### [Text under study]
Other recent decisions

  1. Burlo v.Langley [2007] IRLR 145 CA. An employee (nanny) who was unfairly and wrongfully dismissed whilst off sick was entitled to compensation for her period of notice assessed on the basis of her contractual rate of pay (in this case, Statutory Sick Pay) during her period of notice. Employers are not required to pay compensation in respect of a period of notice at the normal rate of pay, if normal pay would not have been paid if the employee had still been employed, even though it may be good industrial practice to pay for a notice period at the normal rate. It was observed (the CA disagreeing with the majority of the EAT on this point) that the narrow Norton Tool principle (that a claimant should not have to give credit against compensation for notice pay for monies earned from other employers) should continue to apply for the time being unless and until it was departed from or overruled in a case on appropriate facts. In Burlo, there was no issue that the claimant had received earnings from another employer during her notice period. The CA did not agree with the majority of the EAT that the Norton Tool principle had been undermined by Dunnachie.

Records drawn from a dataset:
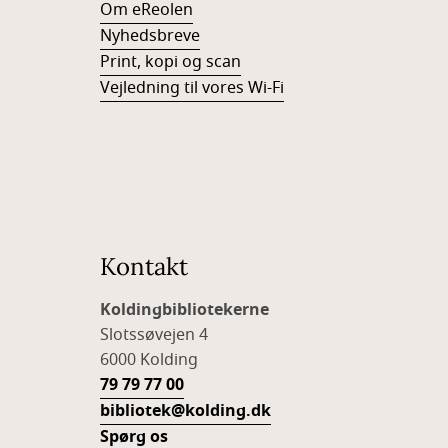
Om eReolen
Nyhedsbreve
Print, kopi og scan
Vejledning til vores Wi-Fi
Kontakt
Koldingbibliotekerne
Slotssøvejen 4
6000 Kolding
79 79 77 00
bibliotek@kolding.dk
Spørg os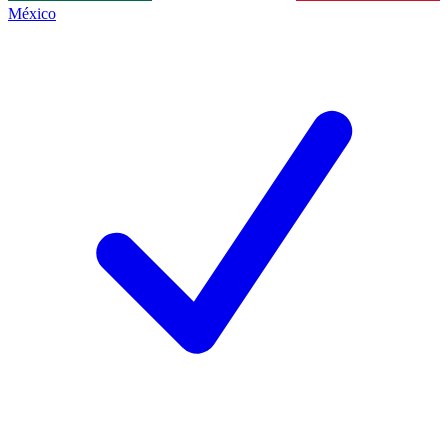
México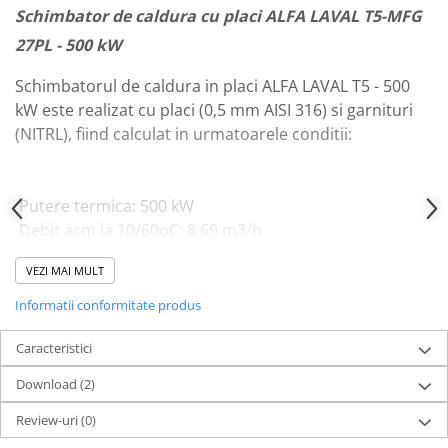
Dulapuri pentru climatizare
Schimbator de caldura cu placi ALFA LAVAL T5-MFG
Unitati motocondensante
27PL - 500 kW
Sisteme evaporative de climatizare
Schimbatorul de caldura in placi ALFA LAVAL T5 - 500
Ventilatoare pentru baie
kW este realizat cu placi (0,5 mm AISI 316) si garnituri
(NITRL), fiind calculat in urmatoarele conditii:
Ventilatoare pentru tubulatura
Filtrare si odorizare aer
Recuperatoare de caldura
Putere termica: 500 kW
Accesorii echipamente de
Debit acm la 10/60oC: 8.69 m3/h
ventilatie si climatizare
Debit acm la 10/60oC: 144.87 l/min
VEZI MAI MULT
Debit acm la 10/60oC: 2.41 l/s
Instalatii de apa si canalizare
Pierdere de presiune circuit primar: 0.46 bar
Alimentare cu apa
Informatii conformitate produs
Pierdere de presiune circuit secundar: 0.08 bar
Canalizare interioara
Diamertru racord: 2"
Caracteristici
Canalizare exterioara
Greutate: 79 kg
Download (2)
Dimensiuni: 388x245x737mm
Canalizare pluviala
Material placa / grosime: otel inox AISI 316 / 0.5 mm
Review-uri
(0)
Distributie apa
Material garnitura: NITRL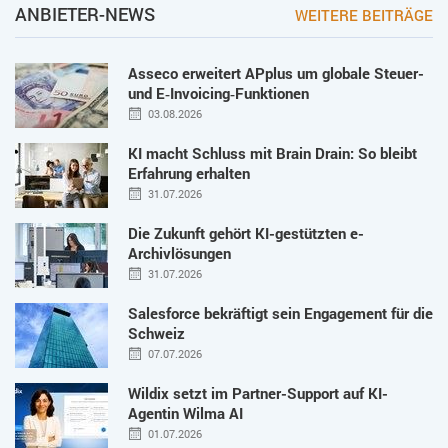
ANBIETER-NEWS
WEITERE BEITRÄGE
Asseco erweitert APplus um globale Steuer-
und E‑Invoicing‑Funktionen
03.08.2026
KI macht Schluss mit Brain Drain: So bleibt
Erfahrung erhalten
31.07.2026
Die Zukunft gehört KI-gestützten e-
Archivlösungen
31.07.2026
Salesforce bekräftigt sein Engagement für die
Schweiz
07.07.2026
Wildix setzt im Partner-Support auf KI-
Agentin Wilma AI
01.07.2026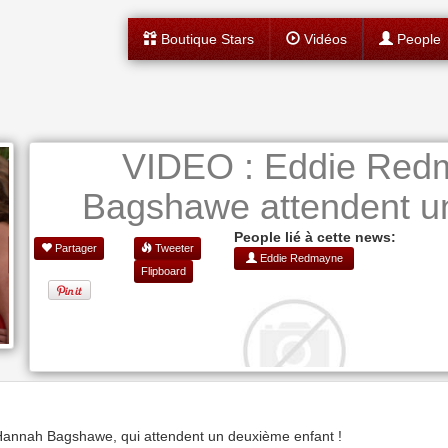
Boutique Stars
Vidéos
People
VIDEO : Eddie Red
Bagshawe attendent un
People lié à cette news:
Partager
Tweeter
Eddie Redmayne
Flipboard
annah Bagshawe, qui attendent un deuxième enfant !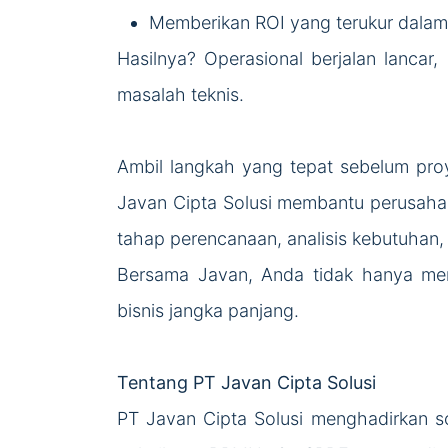
Memberikan ROI yang terukur dalam
Hasilnya? Operasional berjalan lancar
masalah teknis.
Ambil langkah yang tepat sebelum pro
Javan Cipta Solusi membantu perusahaa
tahap perencanaan, analisis kebutuha
Bersama Javan, Anda tidak hanya me
bisnis jangka panjang.
Tentang PT Javan Cipta Solusi
PT Javan Cipta Solusi menghadirkan sol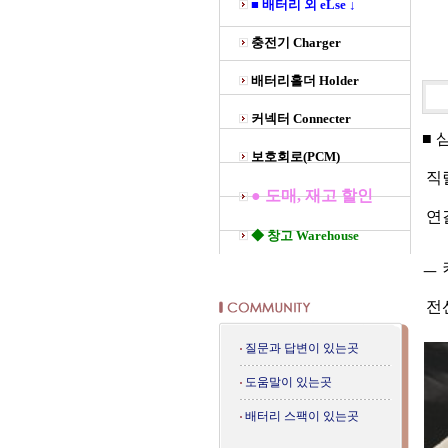
■ 배터리 외 eLse ↓
충전기 Charger
배터리홀더 Holder
커넥터 Connecter
■ 
보호회로(PCM)
직
● 도매, 재고 할인
연
◆ 창고 Warehouse
ㅡ 
전선
질문과 답변이 있는곳
도움말이 있는곳
배터리 스팩이 있는곳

### [Assignment]
Please translate this sentence from the text on recent decisions into French: "The CA did not agree with the majority of the EAT that the Norton Tool principle had been undermined by Dunnachie."

### [Solution to the problem]
La CA n'a pas partagé l'avis de la majorité de l'EAT selon lequel le principe Norton Tool avait été affaibli par Dunnachie.